Data records:
+++++

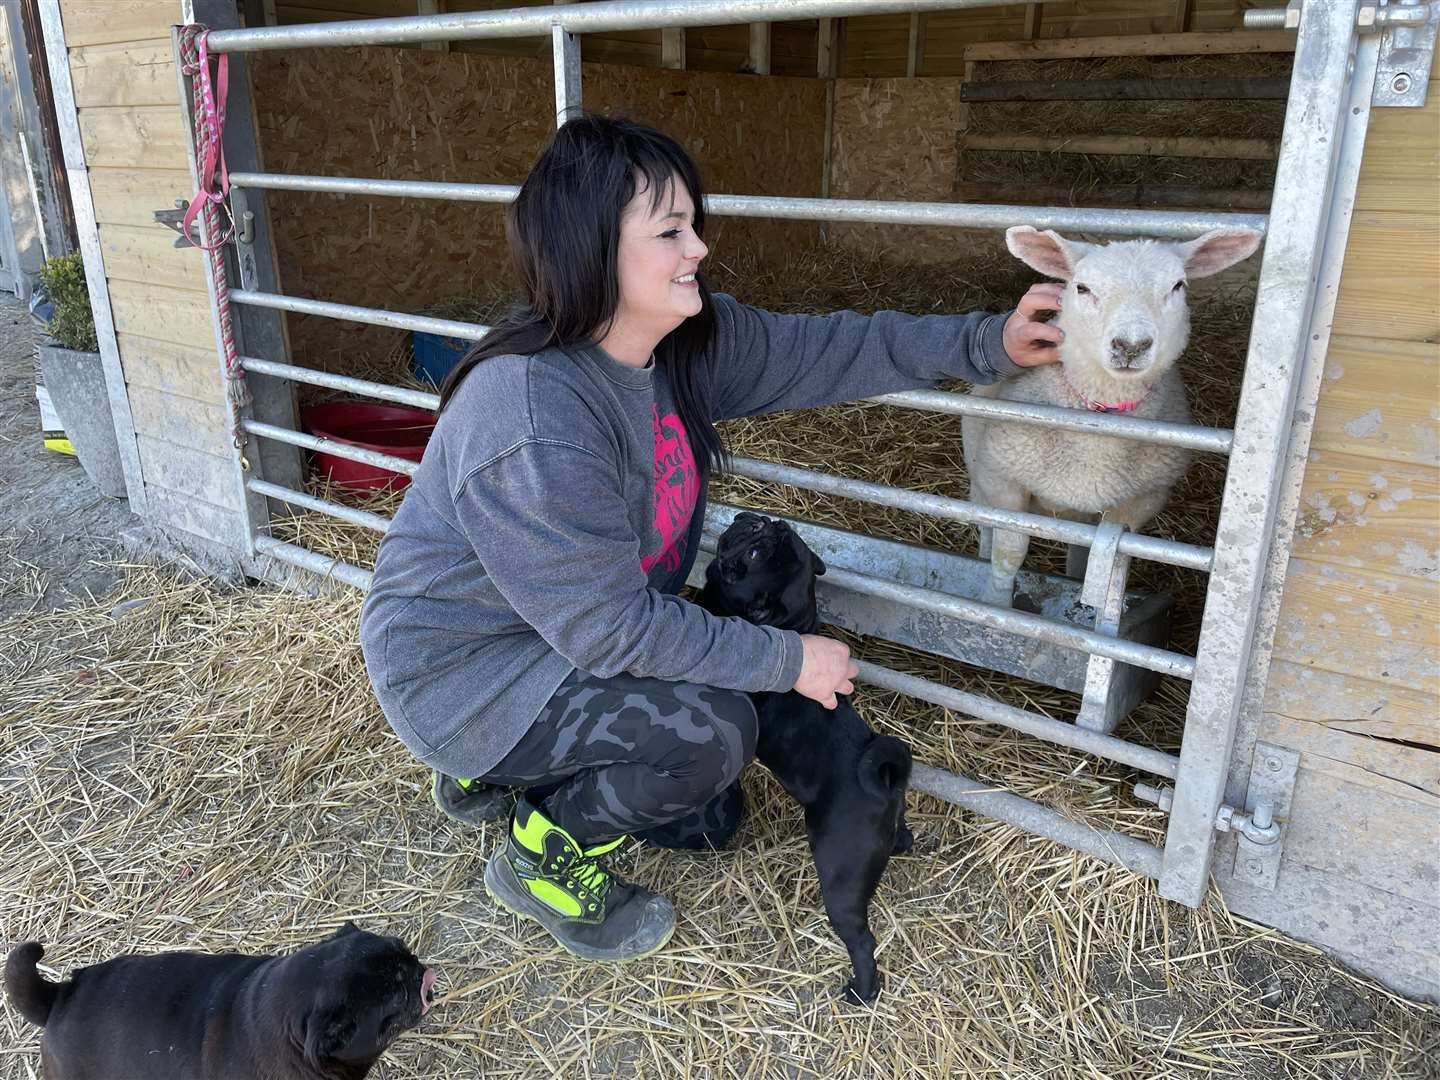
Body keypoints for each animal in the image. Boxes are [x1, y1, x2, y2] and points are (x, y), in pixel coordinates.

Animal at [702, 512, 915, 1002]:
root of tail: (884, 788)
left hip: (840, 879)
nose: (760, 523)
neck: (794, 627)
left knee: (862, 940)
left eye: (754, 554)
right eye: (764, 530)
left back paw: (861, 990)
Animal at [967, 226, 1261, 610]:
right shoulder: (1004, 481)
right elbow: (1008, 554)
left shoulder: (1140, 502)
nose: (1131, 345)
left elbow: (1114, 562)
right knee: (984, 524)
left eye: (1177, 286)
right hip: (979, 476)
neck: (1099, 427)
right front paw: (995, 603)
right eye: (1081, 288)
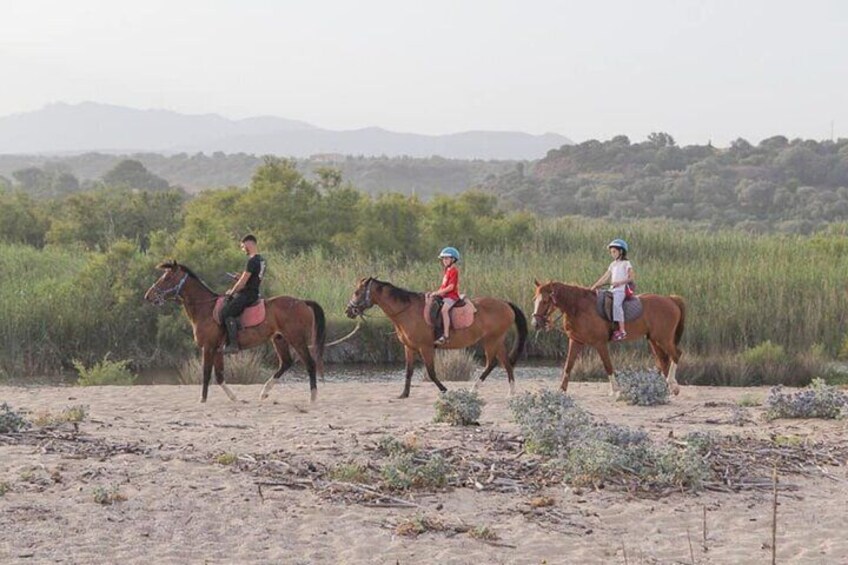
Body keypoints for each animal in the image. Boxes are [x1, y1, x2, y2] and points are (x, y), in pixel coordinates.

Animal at [144, 260, 322, 400]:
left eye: (166, 278)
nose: (148, 296)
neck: (205, 308)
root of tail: (302, 302)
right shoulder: (217, 349)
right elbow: (219, 376)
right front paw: (234, 398)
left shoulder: (208, 347)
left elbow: (206, 373)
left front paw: (202, 400)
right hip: (279, 339)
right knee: (285, 363)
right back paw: (264, 392)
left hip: (296, 339)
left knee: (309, 363)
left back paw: (313, 397)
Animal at [342, 278, 524, 396]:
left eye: (357, 292)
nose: (348, 311)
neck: (407, 311)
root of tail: (506, 304)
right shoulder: (409, 347)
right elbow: (408, 371)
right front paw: (404, 394)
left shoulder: (426, 348)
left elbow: (431, 372)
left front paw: (445, 390)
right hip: (496, 340)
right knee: (504, 363)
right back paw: (510, 392)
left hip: (492, 340)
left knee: (493, 363)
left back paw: (477, 389)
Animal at [532, 278, 684, 394]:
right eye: (535, 300)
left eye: (545, 301)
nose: (535, 323)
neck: (578, 307)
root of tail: (671, 299)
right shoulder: (575, 341)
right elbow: (568, 366)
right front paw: (561, 390)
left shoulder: (600, 343)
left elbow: (608, 366)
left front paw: (616, 390)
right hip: (654, 340)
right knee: (664, 360)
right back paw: (671, 388)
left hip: (663, 339)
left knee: (676, 355)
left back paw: (672, 383)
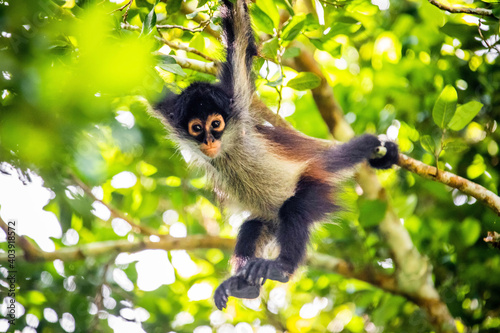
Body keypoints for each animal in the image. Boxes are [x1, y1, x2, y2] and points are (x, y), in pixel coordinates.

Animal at [156, 0, 398, 308]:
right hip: (270, 218)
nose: (209, 140)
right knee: (253, 226)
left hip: (313, 186)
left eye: (216, 124)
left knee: (294, 209)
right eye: (197, 128)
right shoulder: (170, 110)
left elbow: (238, 31)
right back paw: (245, 286)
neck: (227, 147)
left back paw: (281, 269)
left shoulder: (236, 100)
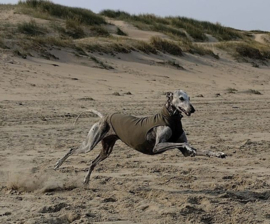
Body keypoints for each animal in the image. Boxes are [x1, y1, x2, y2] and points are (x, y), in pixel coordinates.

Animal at [54, 90, 226, 185]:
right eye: (181, 98)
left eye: (189, 98)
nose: (193, 109)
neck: (171, 118)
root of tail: (104, 117)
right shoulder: (157, 147)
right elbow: (181, 144)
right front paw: (190, 147)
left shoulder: (182, 150)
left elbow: (200, 150)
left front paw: (218, 153)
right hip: (90, 144)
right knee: (72, 149)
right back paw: (57, 164)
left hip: (106, 150)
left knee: (92, 162)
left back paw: (86, 181)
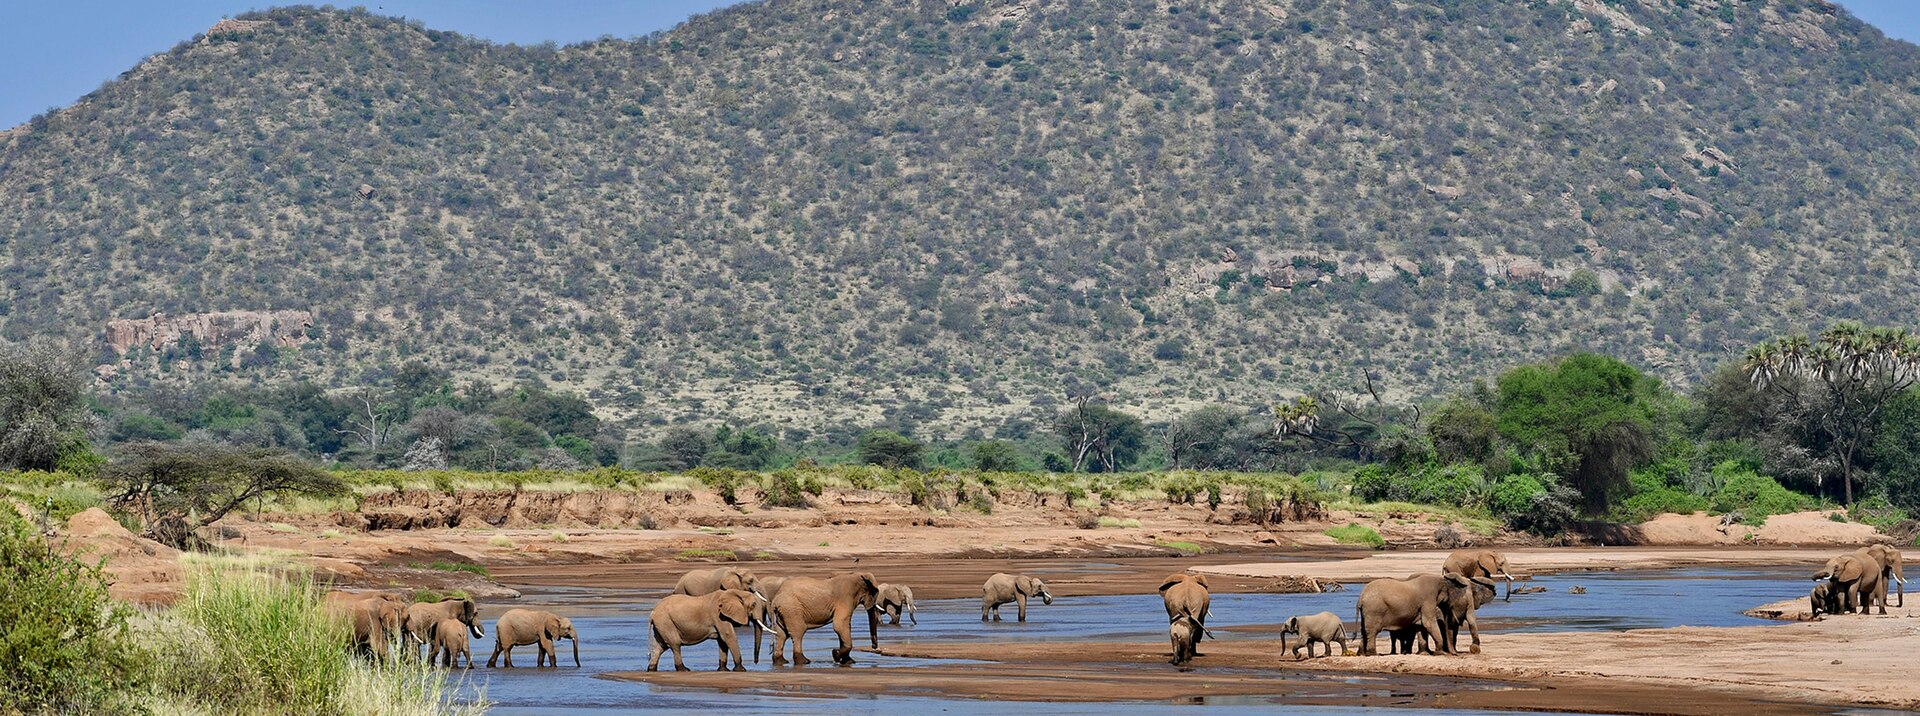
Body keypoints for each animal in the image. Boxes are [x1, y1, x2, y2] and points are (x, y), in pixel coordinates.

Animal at [1356, 573, 1484, 656]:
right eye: (1449, 603)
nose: (1455, 654)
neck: (1441, 580)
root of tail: (1361, 597)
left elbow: (1422, 625)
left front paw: (1426, 654)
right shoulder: (1428, 599)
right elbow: (1428, 623)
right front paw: (1439, 653)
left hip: (1367, 612)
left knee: (1363, 630)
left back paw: (1362, 654)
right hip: (1374, 610)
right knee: (1372, 631)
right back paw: (1373, 654)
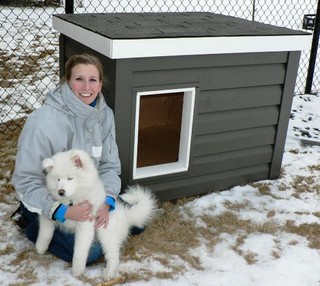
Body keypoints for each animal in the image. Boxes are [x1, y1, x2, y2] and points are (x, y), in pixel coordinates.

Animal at [35, 150, 157, 280]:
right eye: (58, 179)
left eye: (70, 178)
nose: (61, 192)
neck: (71, 201)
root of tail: (126, 215)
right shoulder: (50, 215)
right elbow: (45, 232)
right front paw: (40, 247)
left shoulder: (85, 225)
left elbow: (80, 250)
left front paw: (77, 270)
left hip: (105, 230)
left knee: (113, 255)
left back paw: (108, 273)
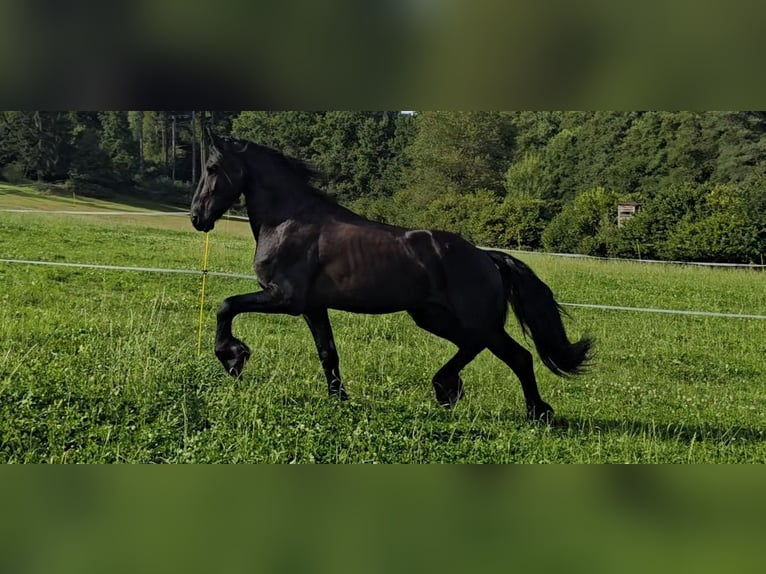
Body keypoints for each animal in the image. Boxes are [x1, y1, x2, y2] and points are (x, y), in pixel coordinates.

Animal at [190, 134, 592, 421]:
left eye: (212, 167)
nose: (197, 218)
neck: (287, 221)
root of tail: (486, 257)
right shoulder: (312, 307)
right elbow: (327, 352)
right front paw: (339, 398)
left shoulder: (284, 298)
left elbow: (226, 306)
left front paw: (233, 357)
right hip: (434, 317)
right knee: (486, 349)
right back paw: (458, 392)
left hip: (475, 321)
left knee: (513, 354)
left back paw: (525, 409)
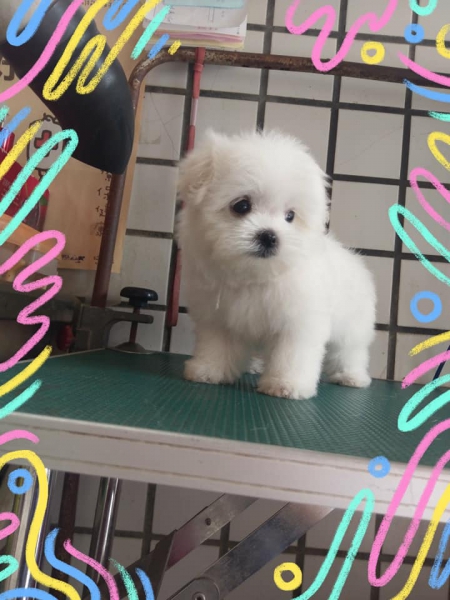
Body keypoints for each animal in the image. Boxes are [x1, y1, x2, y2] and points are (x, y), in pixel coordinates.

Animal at [176, 129, 376, 400]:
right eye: (242, 205)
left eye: (290, 216)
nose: (269, 236)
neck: (254, 275)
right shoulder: (218, 317)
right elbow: (217, 344)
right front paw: (209, 370)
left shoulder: (298, 321)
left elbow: (292, 354)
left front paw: (286, 384)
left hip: (353, 325)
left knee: (350, 351)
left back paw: (351, 376)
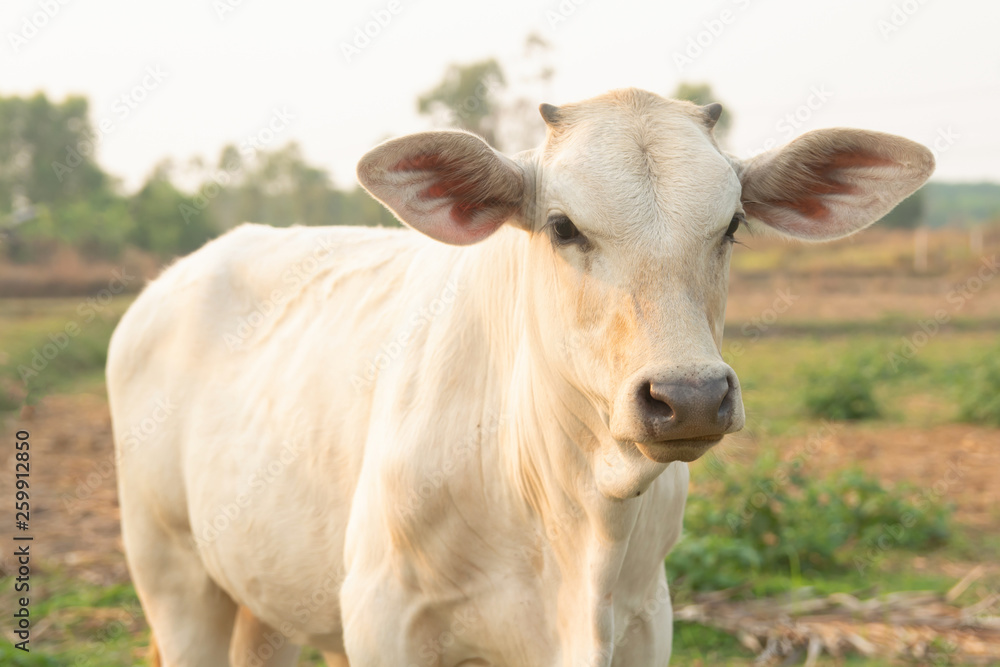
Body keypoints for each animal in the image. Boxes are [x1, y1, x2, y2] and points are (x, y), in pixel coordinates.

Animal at [105, 90, 932, 667]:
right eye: (564, 226)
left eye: (731, 226)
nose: (689, 396)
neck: (573, 507)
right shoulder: (385, 619)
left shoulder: (644, 619)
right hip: (172, 573)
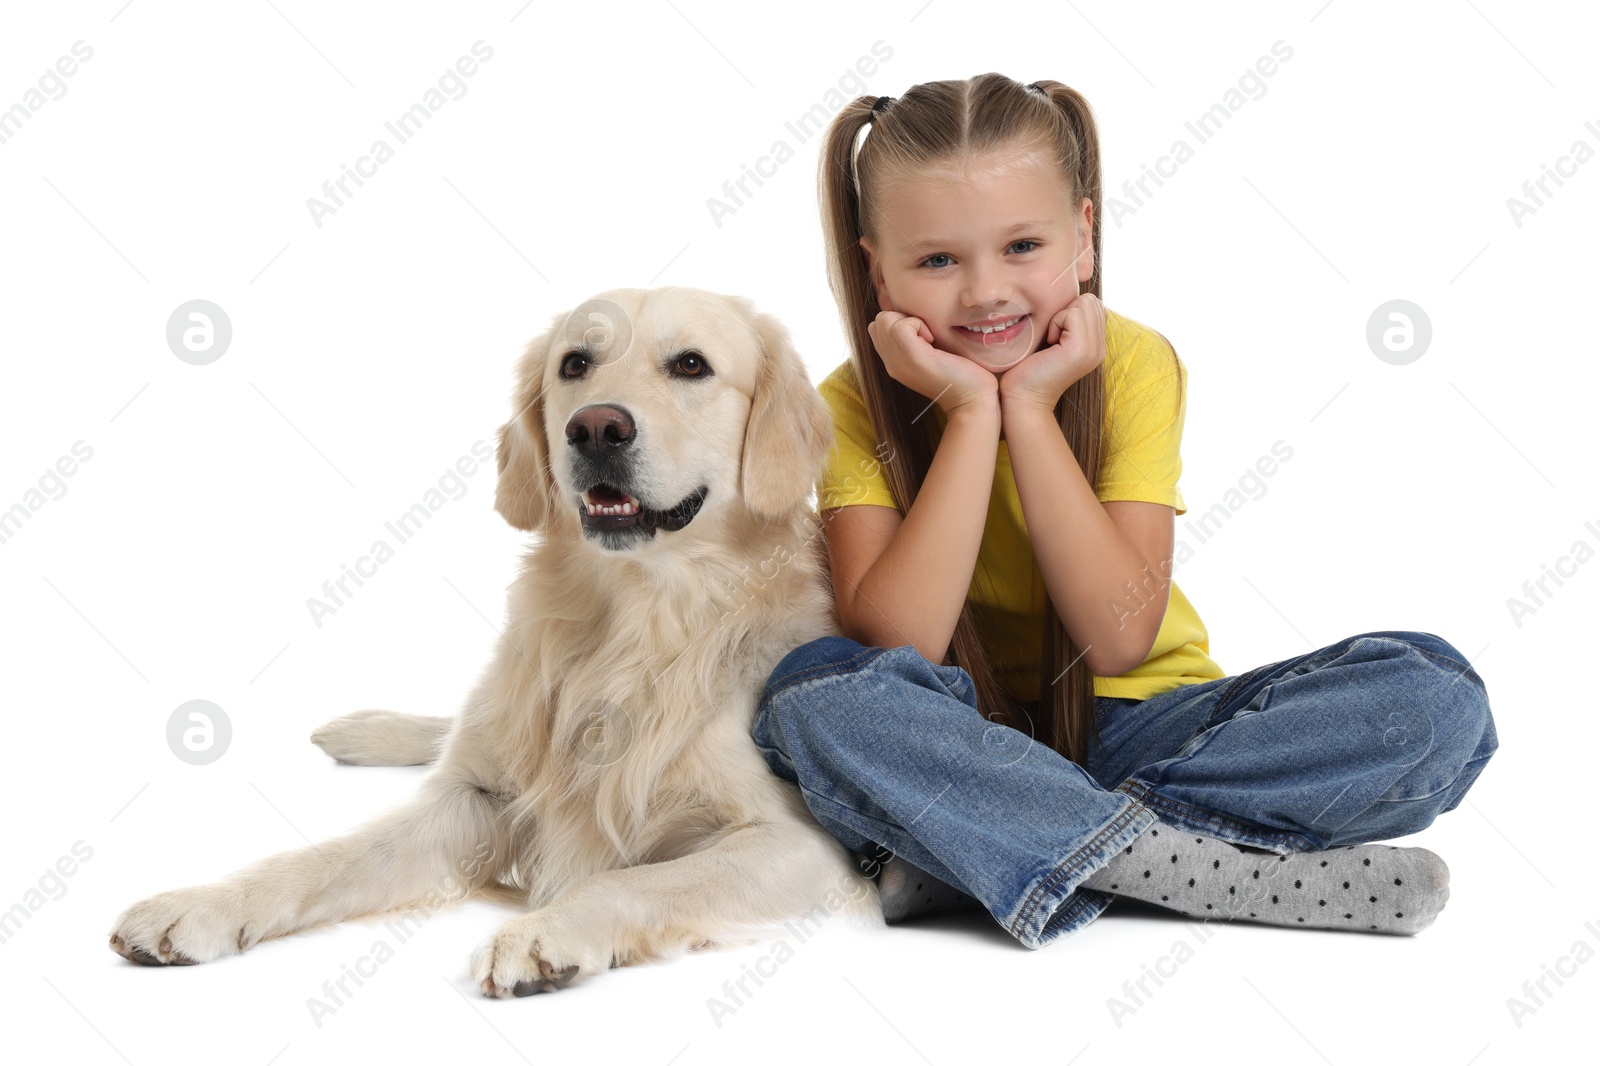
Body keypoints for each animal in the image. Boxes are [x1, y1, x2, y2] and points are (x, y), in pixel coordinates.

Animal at [106, 286, 883, 992]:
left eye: (691, 365)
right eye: (575, 363)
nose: (595, 428)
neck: (631, 620)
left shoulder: (802, 842)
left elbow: (637, 881)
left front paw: (546, 930)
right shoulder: (473, 798)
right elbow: (327, 857)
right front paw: (202, 904)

+++++

Task brief:
For this answer, retype the lines from the start of the listing through the line that holds "nose: (1131, 345)", inclusive, exactly and without pictures.

Written response:
Body keypoints for each animal in the image. Boxes are [x1, y1, x2, y2] and points are (x, y), in pixel coordinates.

Animal at [702, 512, 915, 1002]:
root of tail: (884, 788)
left hip: (840, 879)
nose: (760, 523)
neck: (794, 627)
left knee: (862, 940)
left eye: (754, 554)
right eye: (764, 530)
left back paw: (861, 990)
Animal at [967, 226, 1261, 610]:
right shoulder: (1004, 481)
right elbow: (1008, 554)
left shoulder: (1140, 502)
nose: (1131, 345)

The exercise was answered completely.